The most interesting pieces on this program were four enchanting but rarely sung romances by Sergei Vasilyevich Rachmaninov: A Dream, Oh, Never Sing to Me Again, How Fair this Spot, and Spring Waters. I hope someday she will sing a whole evening of Russian songs. Rachmaninov and other major Russian composers wrote many wonderful pieces that are seldom performed.

To complete the first part of her recital Radvanovsky, whose forte is opera rather than song, regaled her adoring crowd with “Pace, pace mio Dio” from La forza del destino. She had a magnificent command of dynamics and during this and several of her other arias she showed that she could take her sound down to a pianissimo and then gradually increase it until it became a full fledged fortissimo. (The technical term for it is messa di voce).

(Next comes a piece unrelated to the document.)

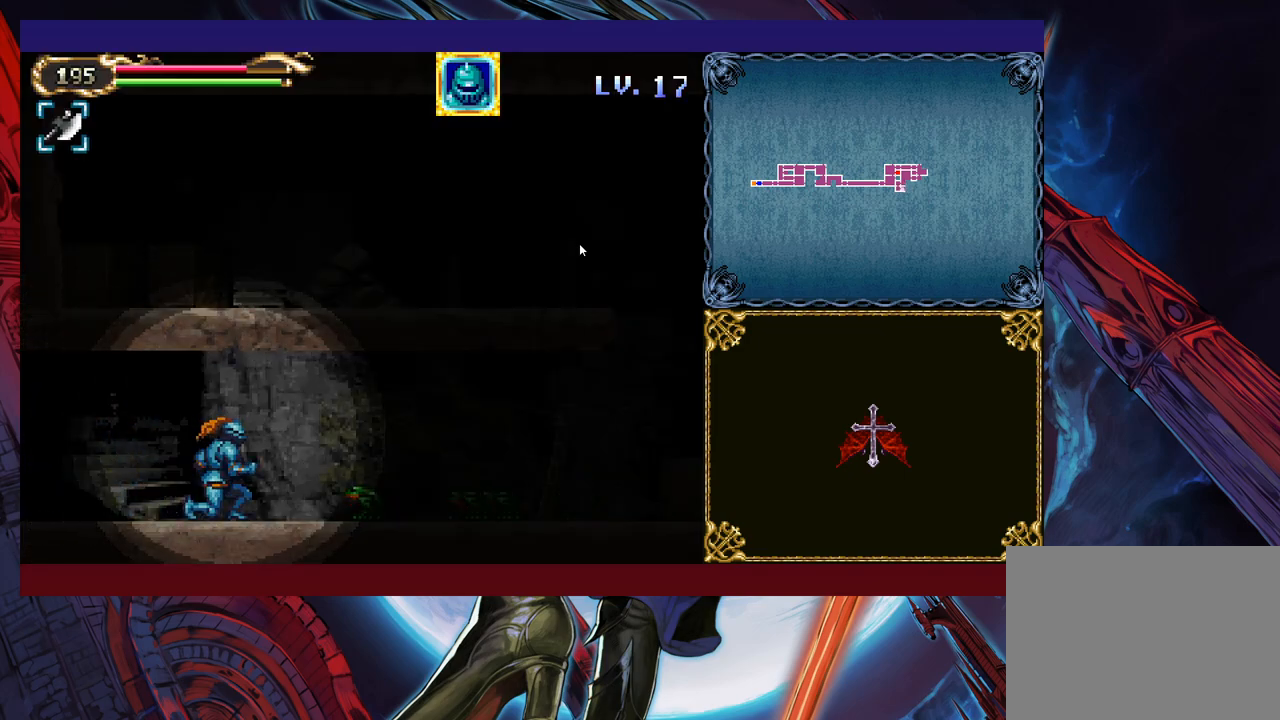
{"buttons": [], "left_stick": "center", "events": [[100, "left_stick", "right"], [200, "X", "down"], [200, "left_stick", "down-right"], [300, "X", "up"], [400, "X", "down"], [433, "left_stick", "center"], [483, "X", "up"]]}
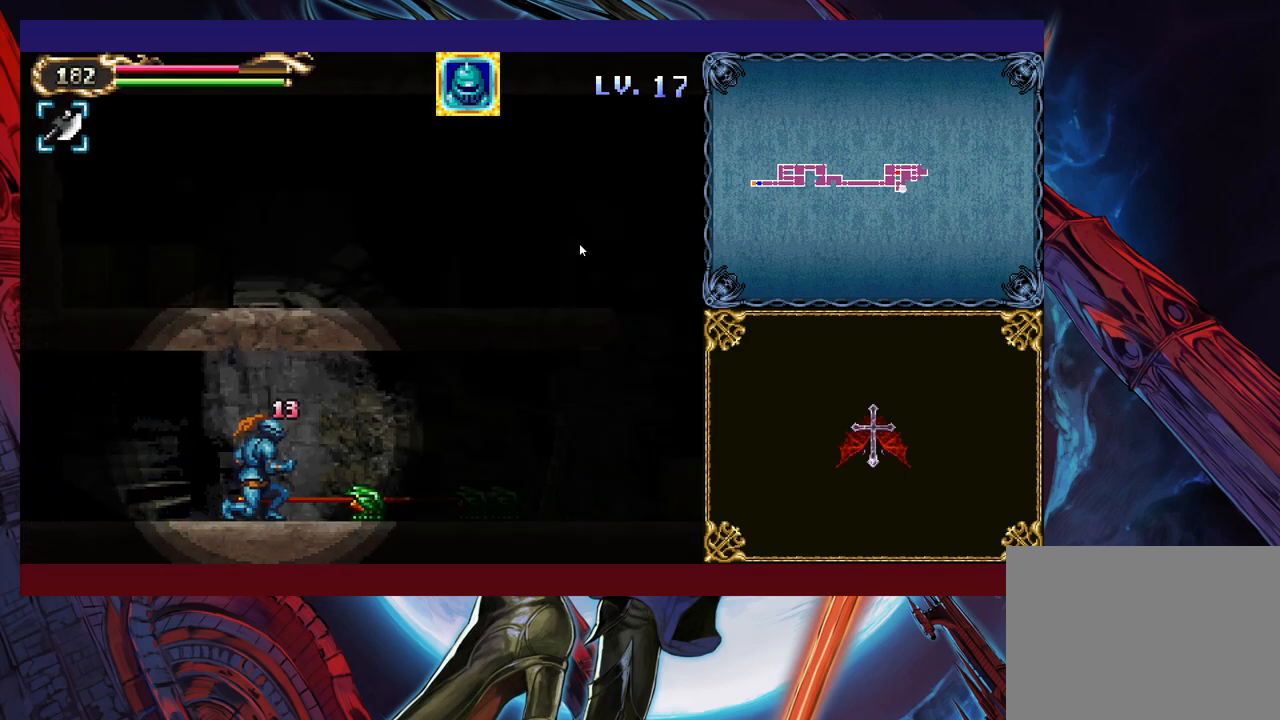
{"buttons": [], "left_stick": "center", "events": [[33, "left_stick", "right"], [233, "left_stick", "down-right"], [250, "X", "down"], [350, "X", "up"], [400, "X", "down"], [433, "left_stick", "center"], [500, "X", "up"]]}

Radvanovsky, who had worn a form fitting dark gold taffeta for the first half, returned in bright green silk after the intermission to sing a trio of songs by Henri Duparc: Chanson Triste (Sad Song), Extase (Ecstasy), and Au pays où se fait le guerre (To the Country Where War is Waged). Here and in her rendition of the aria that followed them, "Pleurez, Pleurez mes jeux" (Cry, Cry my Eyes) from Jules Massenet’s Le Cid, she showed her mastery of the French idiom as well as her ability to convey the beauty of sadness and tragic memories.

The soprano sometimes spoke to the audience and at this point she brought her fans back from the contemplation of tragedy with three lighter but thoroughly charming American songs by Aaron Copland: Simple Gifts, Long Time Ago, and At the River. For the finale, Radvanovsky sang a rousing, virtuosic performance of the Bolero from Verdi’s I vespri Siciliani (The Sicilian Vespers). She sang that her senses were intoxicated. She was right, her audience was drunk on fine art as they listened to her encores: "Io son l'umile ancella" (I am the Humble Handmaiden) from Cilea's Adriana Lecouvreur, "I Could Have Danced All Night" from Loewe's My Fair Lady, "Vissi d'arte" ( I Live for Art) from Puccini's Tosca and "O mio babbino caro" (Oh, My Dearest Daddy) from Puccini's Gianni Schicchi.

Both Radvanovsky and Manoli gave bravura performances and their audience would have listened to them all night if they had continued to perform. Although the house was not much more than half full, this was a happy audience that can be counted upon to come out for more fine recitals at the Dorothy Chandler.